As Its Welcomes Forensic Audit Report… SALCAB More Determined


The Sierra Leone Cable Limited (SALCAB) has in a press release issued on the 3rd of April, 2019, welcome the recently published special technical forensic audit report by the Ministry of Finance.

Despite the damning report that subsequently saw the arrest of the institution’s former head and Board Chairman, the new management has been able to deploy interventions to ensure processes and system gaps are mitigated across the board.

This strides, according to the release, has repositioned the business from SLE 3.8 billion loss to a profitable trajectory; reduced overall business operating expense by 38% and increased revenue by 32%; reduced the price of wholesale data by 48%, with a 0.00% incident of fraud or revenue leakage, among other reforms.

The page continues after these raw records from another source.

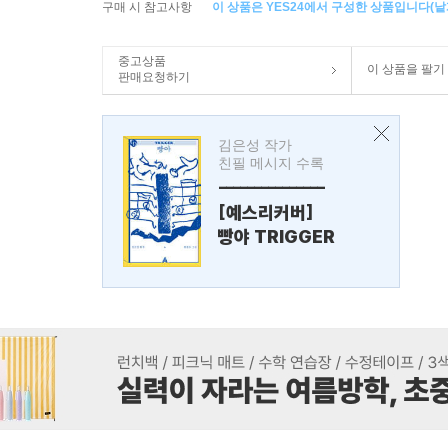
구매 시 참고사항
이 상품은 YES24에서 구성한 상품입니다(낱개
중고상품
이 상품을 팔기
판매요청하기
김은성 작가
친필 메시지 수록
---------------
[예스리커버]
빵야 TRIGGER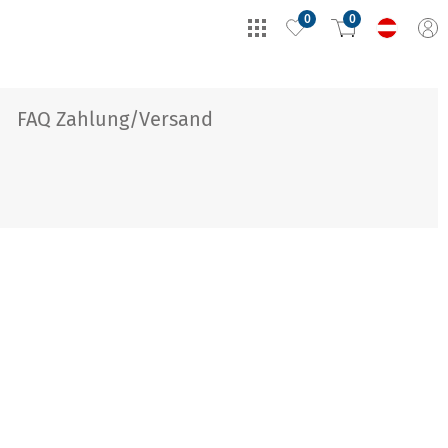
0
0
FAQ Zahlung/Versand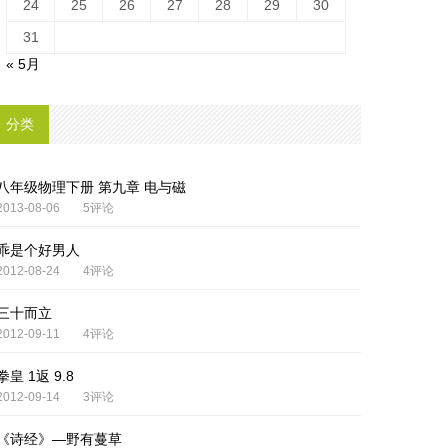
24
25
26
27
28
29
30
31
« 5月
分类
八年级物理下册 第九章 电与磁
2013-08-06
5评论
乖是个好男人
2012-08-24
4评论
三十而立
2012-09-11
4评论
拳皇 1返 9.8
2012-09-14
3评论
《诗经》—野有蔓草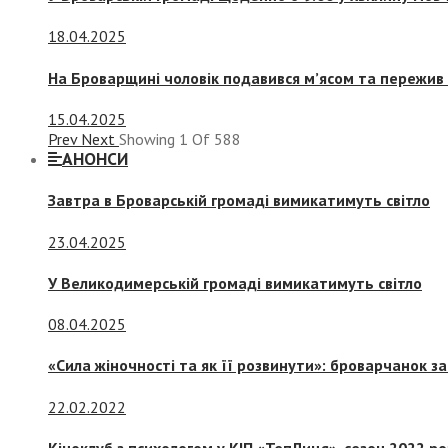
18.04.2025
На Броварщині чоловік подавився м’ясом та пережив 
15.04.2025
Prev
Next
Showing
1
Of
588
АНОНСИ
Завтра в Броварській громаді вимикатимуть світло
23.04.2025
У Великодимерській громаді вимикатимуть світло
08.04.2025
«Сила жіночності та як її розвинути»: броварчанок 
22.02.2022
Кіноклуб з психологом у КІП «ТепЛиця», сезон 2022 р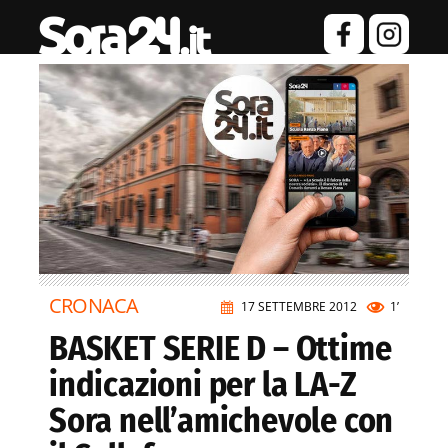
CRONACA
17 SETTEMBRE 2012
1’
BASKET SERIE D – Ottime
indicazioni per la LA-Z
Sora nell’amichevole con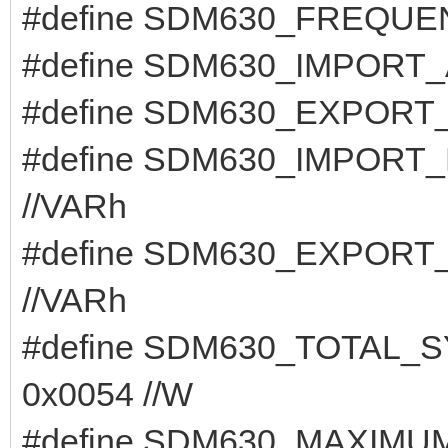
#define SDM630_FREQUEN
#define SDM630_IMPORT_
#define SDM630_EXPORT
#define SDM630_IMPORT
//VARh
#define SDM630_EXPORT
//VARh
#define SDM630_TOTA
0x0054 //W
#define SDM630_MAXIM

SALCAB’s new management has also, according to the release, deployed additional redundancy exchange in Paris and Accra to mitigate the existing risk of a single international subsea cable running between Freetown to Spain. “SALCAB also activated physical fiber point of presence in 28 cities (from Freetown to Guinea and Liberia borders respectively) and townships that are providing access for operators to transport large amount of data cheaper, and faster,” excerpt of the press release states.

According to the new management, prior to the recently published forensic report, the institution  had commissioned an independent forensic audit in August 2018, to have a clear understanding of operational gaps relating to people, processes and systems.

“We have clearly outlined programmatic interventions that are currently being deployed to ensure that we operate a resilient network, increase connectivity penetration and deliver + 1 customer experience,” the release further stated.

According to the current management, the damages caused by the previous administration of institution did cost not only the state a considerable revenue loss but also created a severe brand crisis and reputational damage to the business. “We are not only doing business in Sierra Leone. Our partners (ACE), clients and related parties are concerned about the current situation,” the release further stated, adding, “we are a 100% state-owned enterprise, but we have more obligations to doing business right and be a responsible partner.”

“While we commence the journey to rehabilitate the brand, restore the confidence of our partners and sustain our doing right business policy, we will also support the relevant authorities to carry out their legitimate functions,” the release concludes.